● Consigne:
Selon le texte source, pourquoi le fait que Tranquility Base Hotel & Casino ait presque abandonné les riffs électriques est-il introduit par « pourtant » ?

● Texte source:
Le groupe Actic Monkeys dans les studios de Saint Ouen, en mars 2018. / ZACHERY MICHAEL

Les Arctic Monkeys ont atteint la première place du classement britannique des meilleures ventes d’albums la semaine même de la sortie, le 11 mai, de Tranquility Base Hotel & Casino. Ce fut déjà le cas lors de la parution de leurs cinq précédents disques. Dernier groupe anglais en date à avoir construit son triomphe, à partir de la seconde moitié des années 2000, grâce aux guitares du rock, le quatuor de Sheffield a pourtant quasiment évacué les riffs électriques de cet album dominé par des ambiances de cabaret interstellaire aux tempos ralentis, portés par le crooning et les visions rétro-futuristes d’Alex Turner.

● Données fournies:
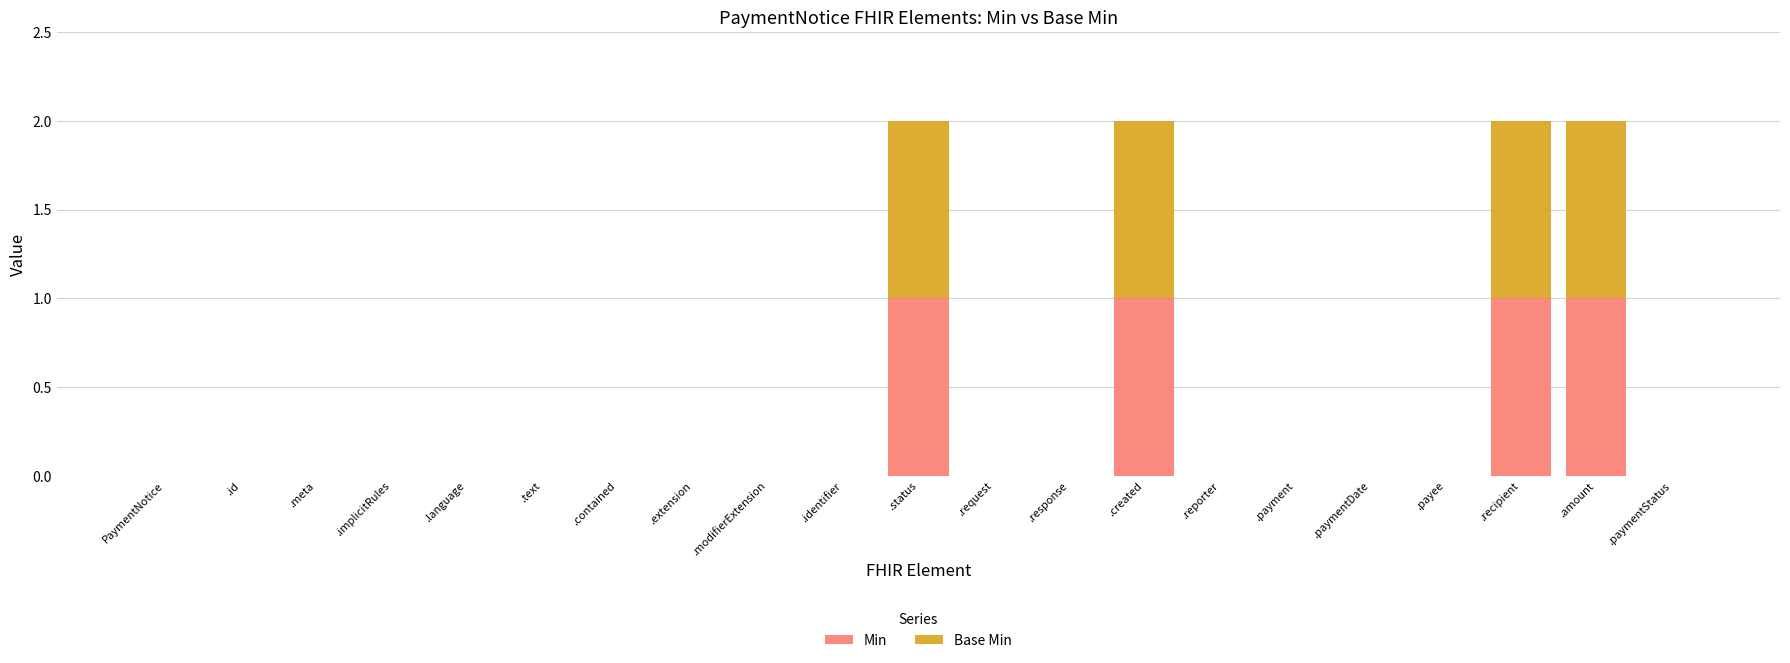

True or false: Min has a value of 2 at .status.

False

● Corrigé:
Parce que le quatuor de Sheffield avait construit son triomphe grâce aux guitares du rock, à partir de la seconde moitié des années 2000. Évacuer les riffs électriques contraste donc avec ce qui avait fait son succès.